Summer demand is rising, and solar is taking more of the load

Solar generation in the United States is expected to rise 17% this summer compared with 2025 levels, according to the U.S. Energy Information Administration’s latest Short-Term Energy Outlook. The agency also expects hydro generation to grow 6% and wind 5% over last summer, reinforcing a trend in which renewable resources are increasingly central to meeting electricity demand during the hottest months of the year.

The significance of that forecast goes beyond a one-season bump. EIA says total U.S. electricity sales are likely to increase 1.2% in 2026 to 4,108 billion kilowatt-hours, then grow another 3.3% in 2027. It expects summer demand to rise 2.3% this year compared with 2025 and 3.7% in 2027. In that environment, the resources gaining the fastest ground during peak months matter disproportionately.

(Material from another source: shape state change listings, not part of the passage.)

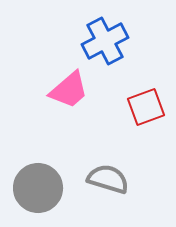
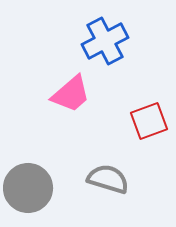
pink trapezoid: moved 2 px right, 4 px down
red square: moved 3 px right, 14 px down
gray circle: moved 10 px left
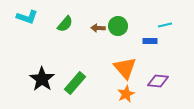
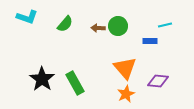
green rectangle: rotated 70 degrees counterclockwise
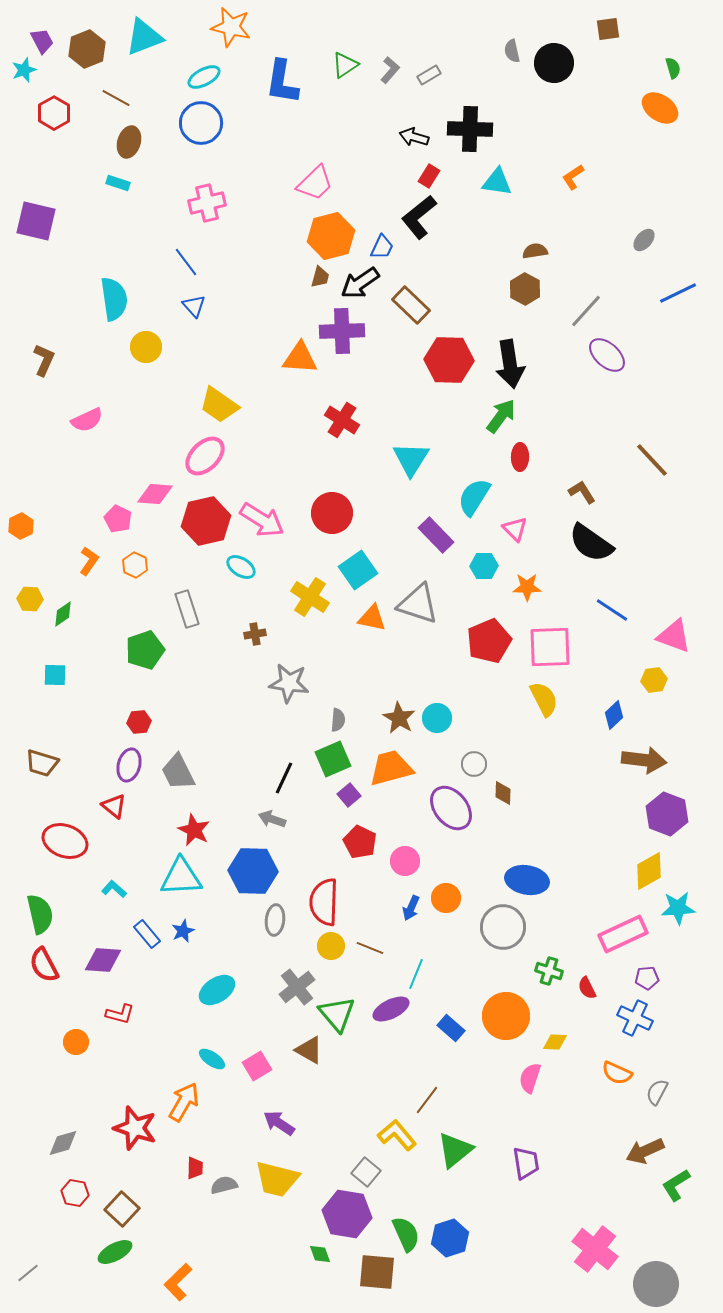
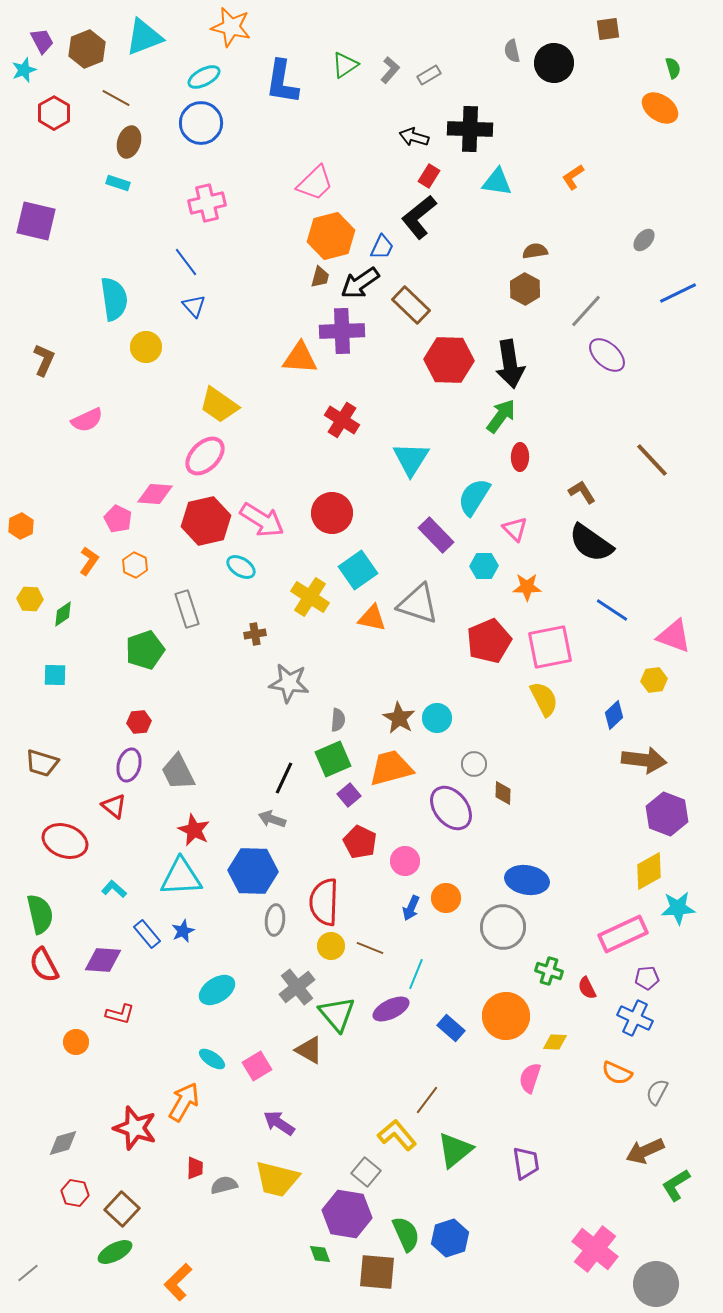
pink square at (550, 647): rotated 9 degrees counterclockwise
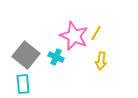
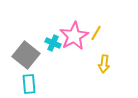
pink star: rotated 20 degrees clockwise
cyan cross: moved 3 px left, 14 px up
yellow arrow: moved 3 px right, 3 px down
cyan rectangle: moved 6 px right
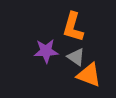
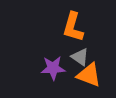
purple star: moved 7 px right, 17 px down
gray triangle: moved 4 px right
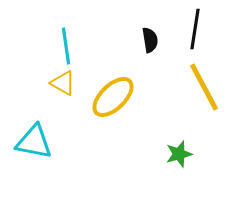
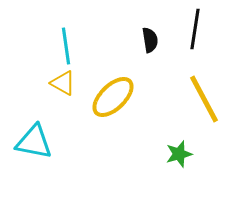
yellow line: moved 12 px down
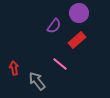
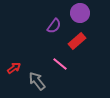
purple circle: moved 1 px right
red rectangle: moved 1 px down
red arrow: rotated 64 degrees clockwise
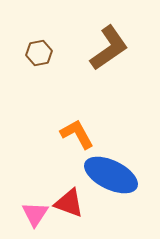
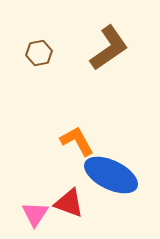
orange L-shape: moved 7 px down
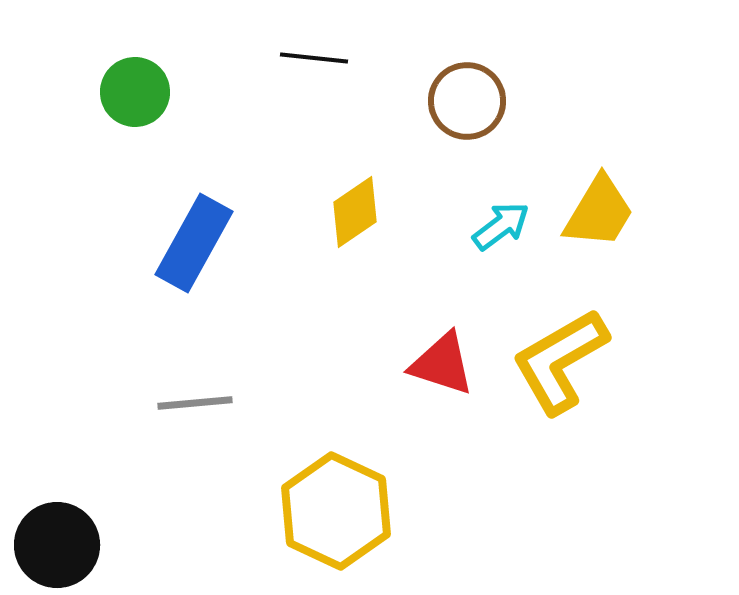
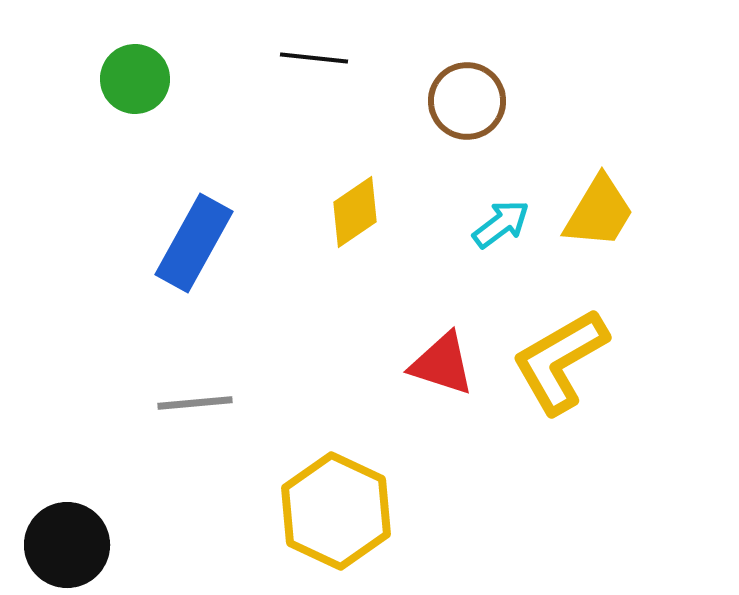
green circle: moved 13 px up
cyan arrow: moved 2 px up
black circle: moved 10 px right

Solar is becoming the visible summer growth story

EIA notes that last summer solar generation surpassed wind generation for the first time during the season, and it expects that trend to continue. By the summer of 2027, the agency says solar output should grow another 22% to 178 billion kilowatt-hours, exceeding wind by almost 30% during the season, even though wind is still expected to generate more electricity across the full year.

That is an important distinction. Solar’s strength is becoming especially clear during daylight-heavy, air-conditioning-intensive periods when demand is high and generation from photovoltaics is naturally aligned with load. As more capacity comes online, solar is increasingly moving from a supplementary clean-energy source to a central contributor to summer reliability.